# Start of RECORD EXCERPTS

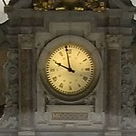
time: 9:58
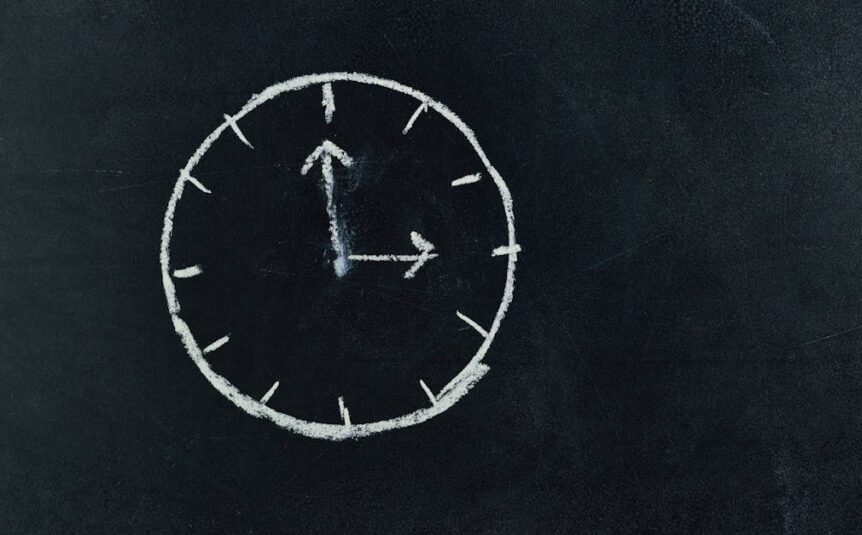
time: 2:59
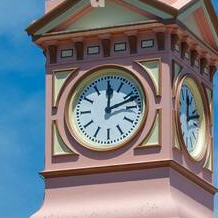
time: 12:11
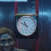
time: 10:48
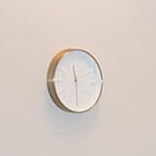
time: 11:29
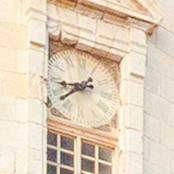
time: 8:38
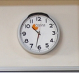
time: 10:32
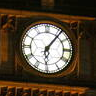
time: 6:06
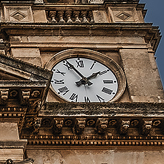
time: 1:55
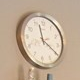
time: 11:19
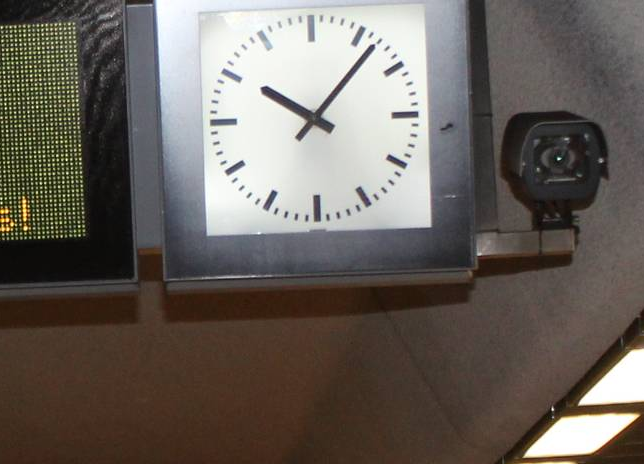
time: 10:07
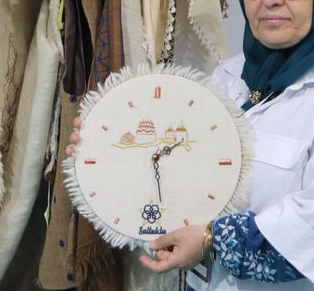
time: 1:28
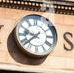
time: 9:39
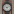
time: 4:12
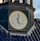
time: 5:01
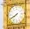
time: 7:40
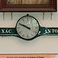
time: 9:49
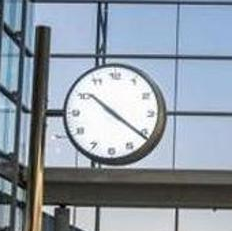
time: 10:20
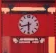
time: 8:30
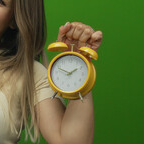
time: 1:49
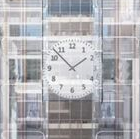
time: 1:52
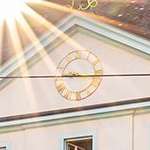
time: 9:16
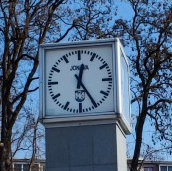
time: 12:24
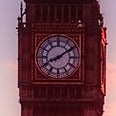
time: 8:09
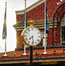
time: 7:28
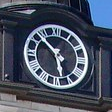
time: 5:51
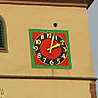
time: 2:02
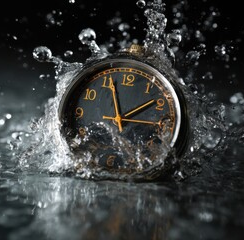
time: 1:56
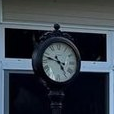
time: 4:47
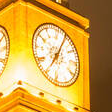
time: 7:04
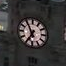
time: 6:54
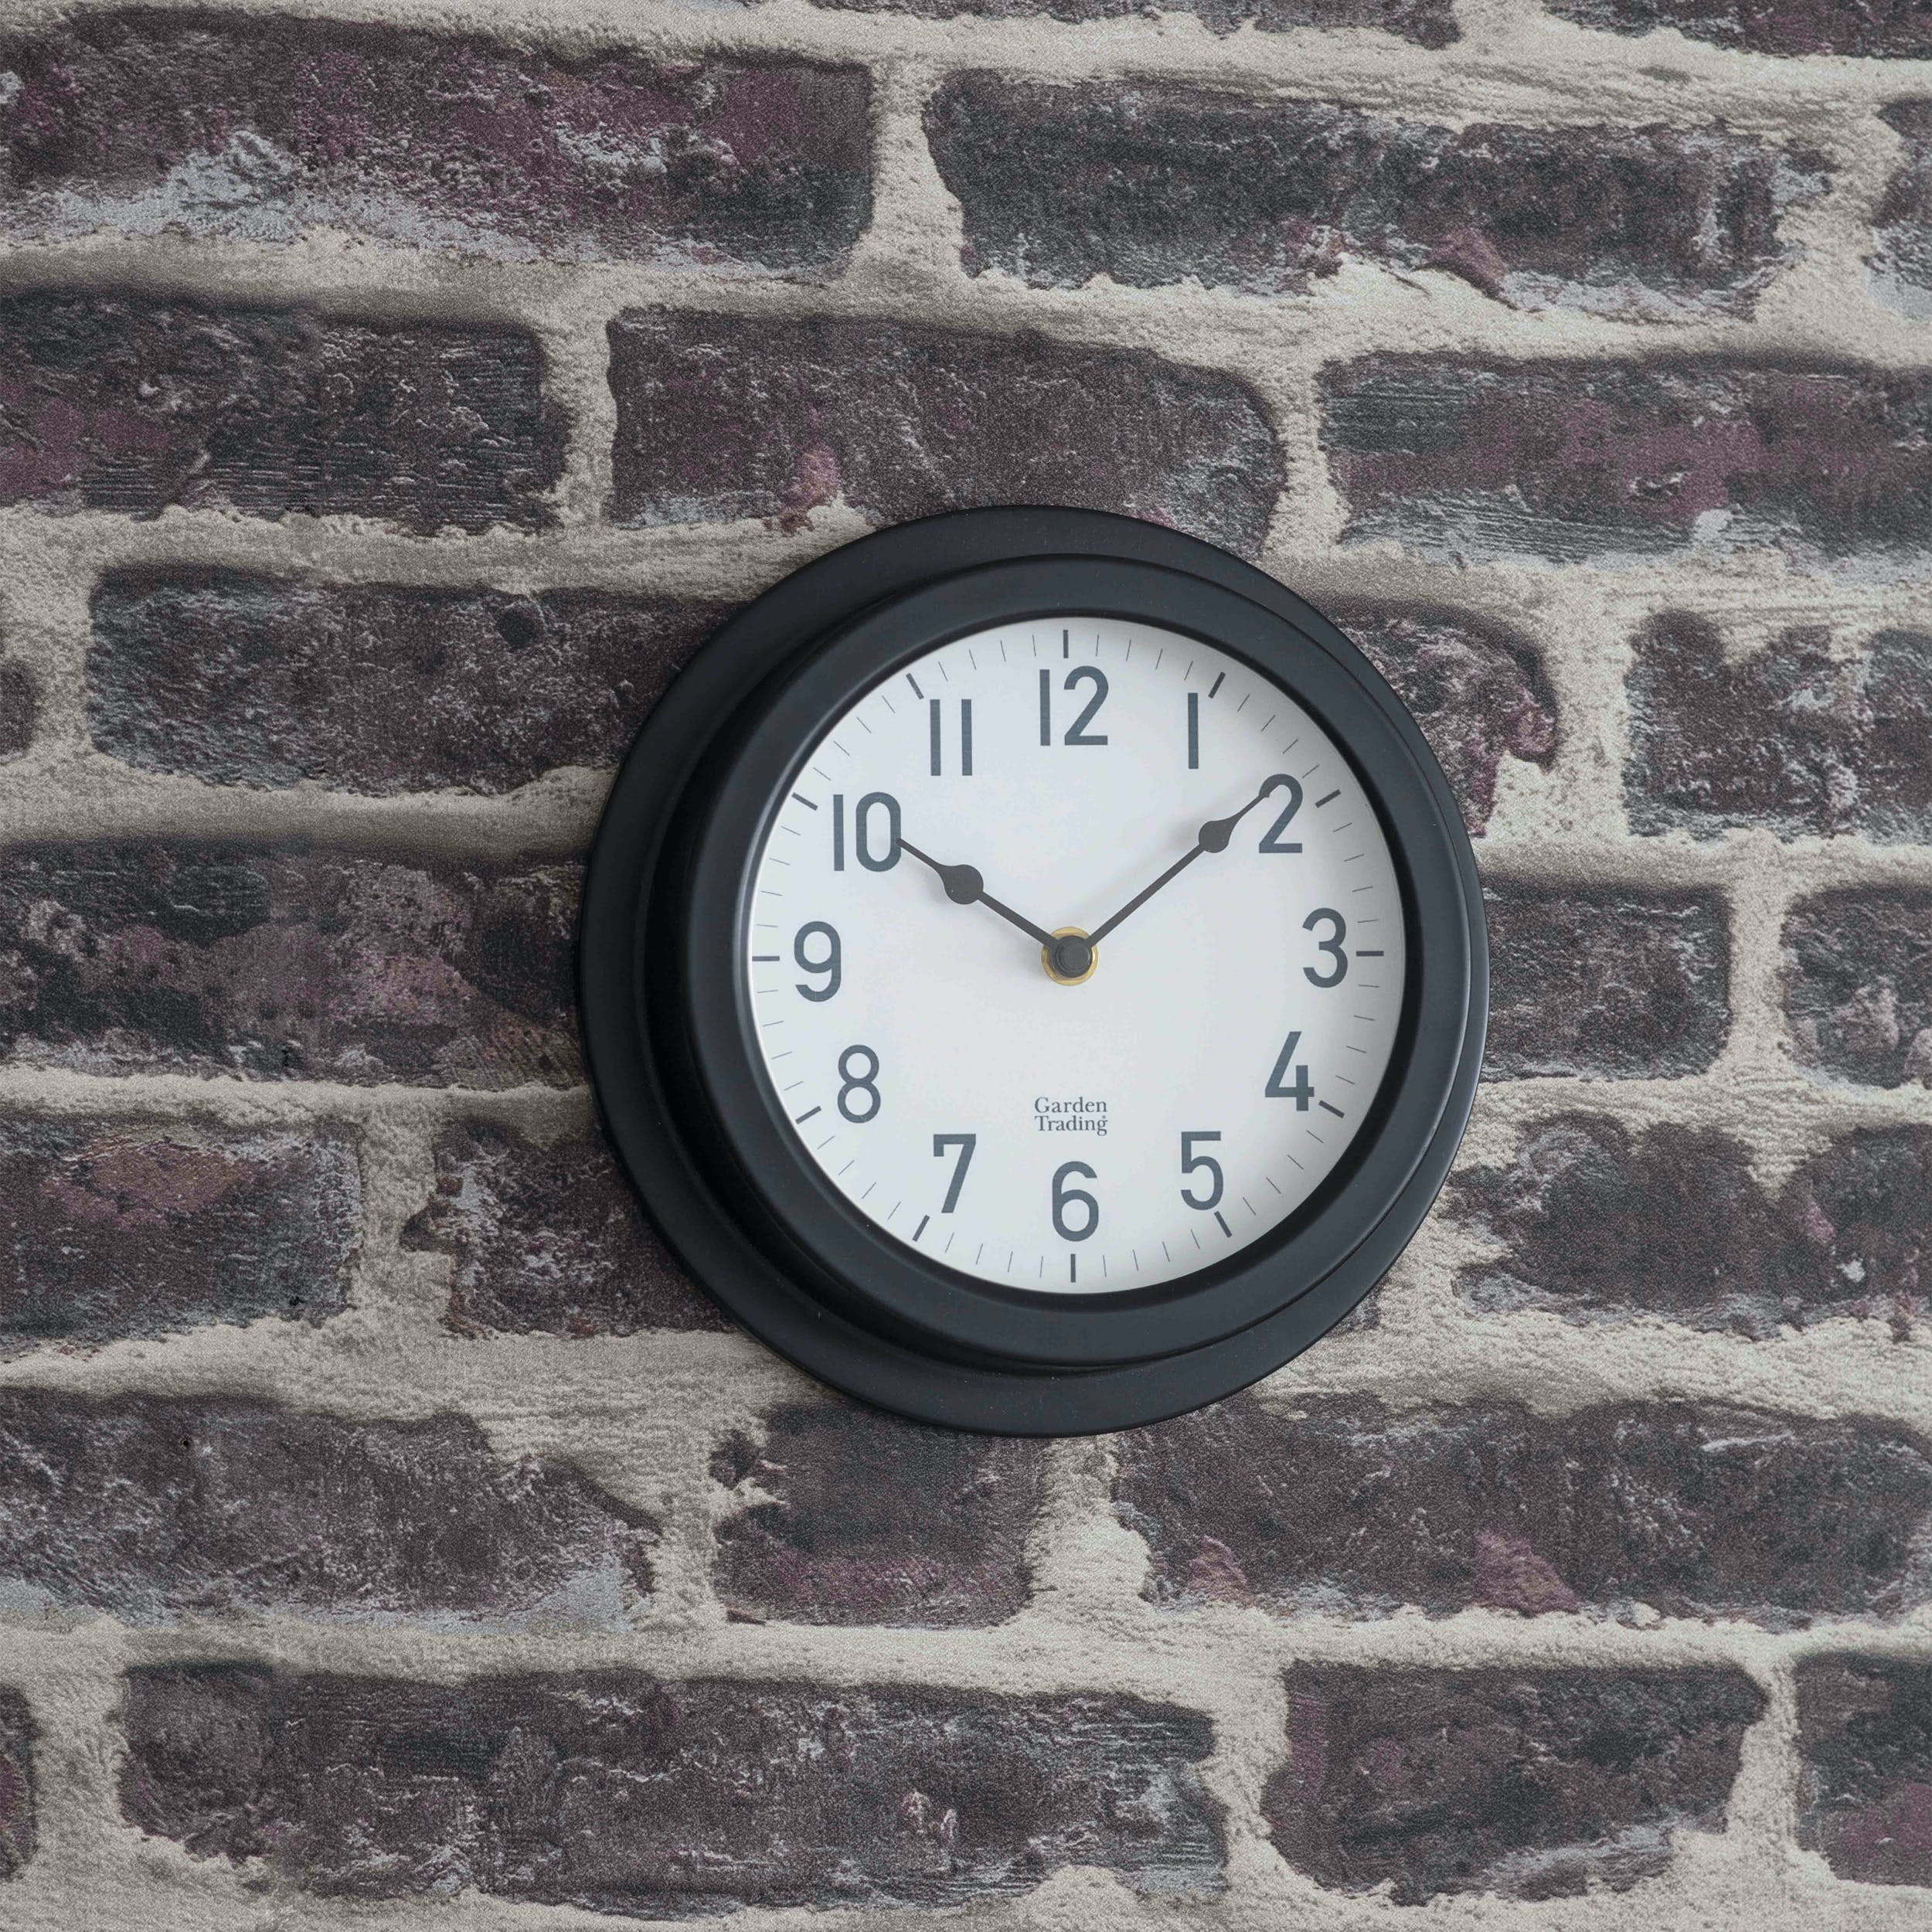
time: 10:08
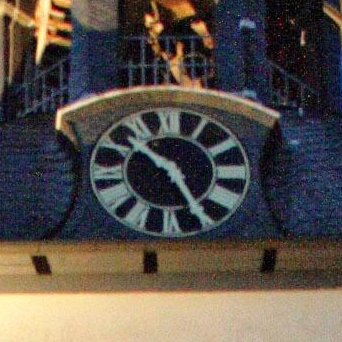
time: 10:24
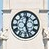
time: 12:26
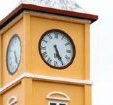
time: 5:25
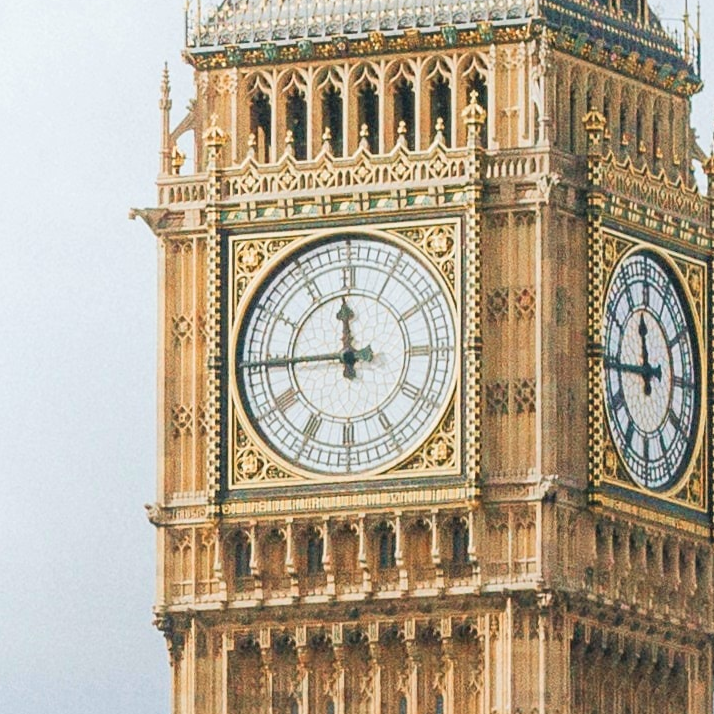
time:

# End of RECORD EXCERPTS

(WRITTEN INSTRUCTION) Can you rewrite all the lines above with "time" changed to "clock reading" and everything else kept the same, leaving the pictures out of your answer?

(RESPONSE TO THE EXERCISE)
clock reading: 9:58
clock reading: 2:59
clock reading: 12:11
clock reading: 10:48
clock reading: 11:29
clock reading: 8:38
clock reading: 10:32
clock reading: 6:06
clock reading: 1:55
clock reading: 11:19
clock reading: 10:07
clock reading: 1:28
clock reading: 9:39
clock reading: 4:12
clock reading: 5:01
clock reading: 7:40
clock reading: 9:49
clock reading: 10:20
clock reading: 8:30
clock reading: 1:49
clock reading: 1:52
clock reading: 9:16
clock reading: 12:24
clock reading: 8:09
clock reading: 7:28
clock reading: 5:51
clock reading: 2:02
clock reading: 1:56
clock reading: 4:47
clock reading: 7:04
clock reading: 6:54
clock reading: 10:08
clock reading: 10:24
clock reading: 12:26
clock reading: 5:25
clock reading:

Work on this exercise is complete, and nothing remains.